• **What to do**
Reproduce verbatim every line in the rows below, from the line containing "gleich mitbestellen" down to the line containing "Gartenstorys", including both of those lines.
Information Start Marker
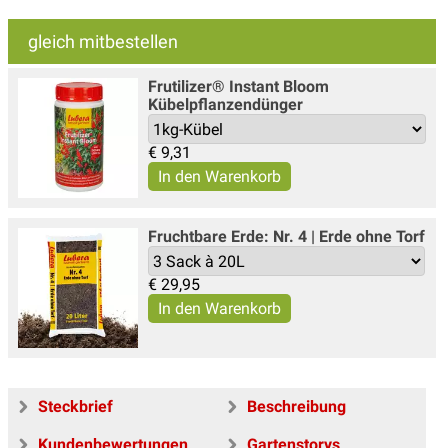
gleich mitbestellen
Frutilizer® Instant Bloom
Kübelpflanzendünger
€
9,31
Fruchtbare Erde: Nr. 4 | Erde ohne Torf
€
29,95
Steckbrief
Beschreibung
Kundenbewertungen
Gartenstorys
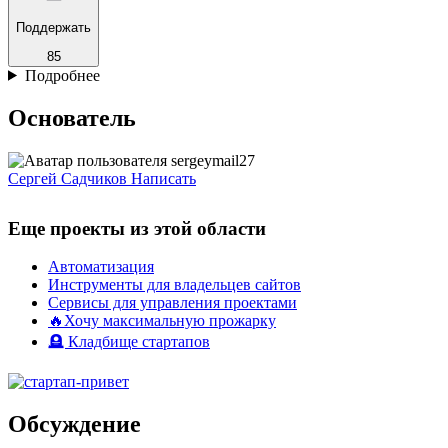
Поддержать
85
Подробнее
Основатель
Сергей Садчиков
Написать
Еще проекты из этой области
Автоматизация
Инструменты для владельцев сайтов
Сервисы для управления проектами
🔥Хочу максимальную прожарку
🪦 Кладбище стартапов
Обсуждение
Information End Marker
Information Start Marker
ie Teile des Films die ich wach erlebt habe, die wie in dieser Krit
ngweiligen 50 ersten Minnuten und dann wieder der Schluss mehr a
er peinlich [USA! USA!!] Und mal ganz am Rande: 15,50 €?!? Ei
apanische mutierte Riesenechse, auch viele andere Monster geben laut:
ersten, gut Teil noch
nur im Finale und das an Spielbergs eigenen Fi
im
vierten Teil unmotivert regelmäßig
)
Information End Marker
Information Start Marker
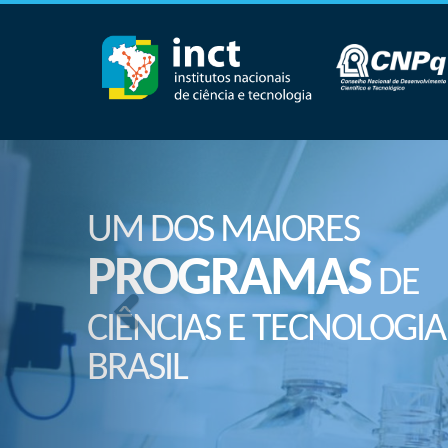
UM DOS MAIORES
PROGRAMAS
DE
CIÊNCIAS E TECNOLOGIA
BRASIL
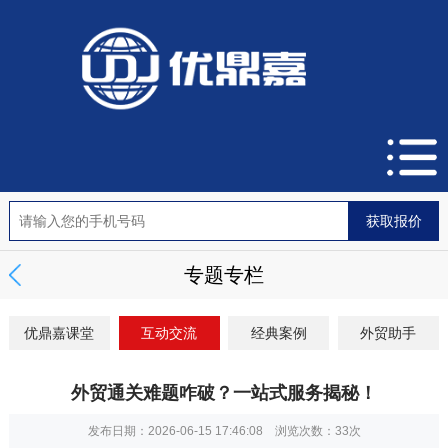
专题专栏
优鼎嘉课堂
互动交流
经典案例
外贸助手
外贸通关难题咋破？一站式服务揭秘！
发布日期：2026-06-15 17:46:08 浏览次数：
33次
Information End Marker
• **Expected output**
gleich mitbestellen
Frutilizer® Instant Bloom
Kübelpflanzendünger
€
9,31
Fruchtbare Erde: Nr. 4 | Erde ohne Torf
€
29,95
Steckbrief
Beschreibung
Kundenbewertungen
Gartenstorys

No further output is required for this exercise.